SelecTV deal imminent


Media Editor

Advisers to Pearson and SelecTV were yesterday locked in last-minute talks aimed at announcing their long-awaited deal by as early as tomorrow. Provided the final price can be agreed, Pearson is expected to bid about pounds 45m for SelectTV, maker of Birds of a Feather and Lovejoy, by way of a public offer for the company's shares.

The offer, which is likely to be unveiled before market opening tomorrow, will be accompanied by an announcement that SelecTV's cable channel is to be sold separately, for as much as pounds 5m. The probable buyer is Carlton, Michael Green's TV media company, which has been looking to launch a UK cable operation fed by its Carlton and Central programming libraries.

Talks with Granada about launching a joint cable-exclusive channel featuring both Carlton and Granada programming failed last year, according to informed sources. Granada has since made a deal with BSkyB, the satellite broadcaster, to launch as many as eight new channels. Included is a "Granada Gold" channel based in part on re-runs of Coronation Street.

A Carlton spokesman refused to confirm whether the company was involved in the negotiations over SelecTV. "It is not our policy to comment on market speculation," he said.

Pearson, which is interested only in SelecTV's independent production operations and its programming library, is also expected to sell SelecTV's 15 per cent stake in Meridian to MAI, which already owns 61 per cent of the ITV licence-holder. The price is believed to be as much as pounds 30m.
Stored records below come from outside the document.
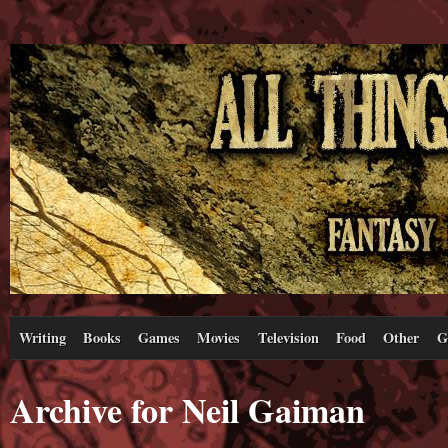
Writing
Books
Games
Movies
Television
Food
Other
G
Archive for Neil Gaiman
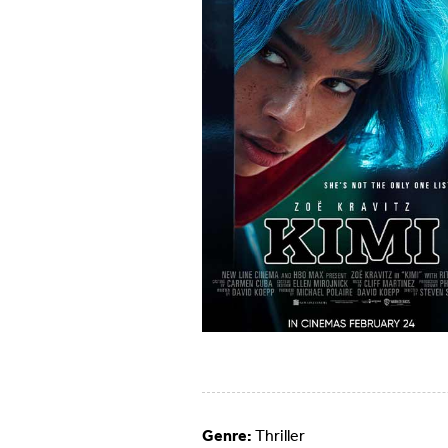
Genre:
Thriller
An MAI spokesman declined to comment.

Talks between Pearson and SelecTV have been under way since November, and efforts to close a deal by Christmas foundered due to the length of time Pearson's advisers took to complete due diligence.

The acquisition is part of Pearson's strategy of expanding into independent television production. It owns Thames Television, one of the UK's largest producers, and last year paid pounds 175m for Grundy Worldwide, the maker of Neighbours, the popular soap. Subsequently, it agreed to buy the US-based TV distribution partnership ACI.

Pearson Television is expected to make further deals in 1996, under an aggressive expansion strategy developed by Greg Dyke, its chief executive and the former head of London Weekend Television.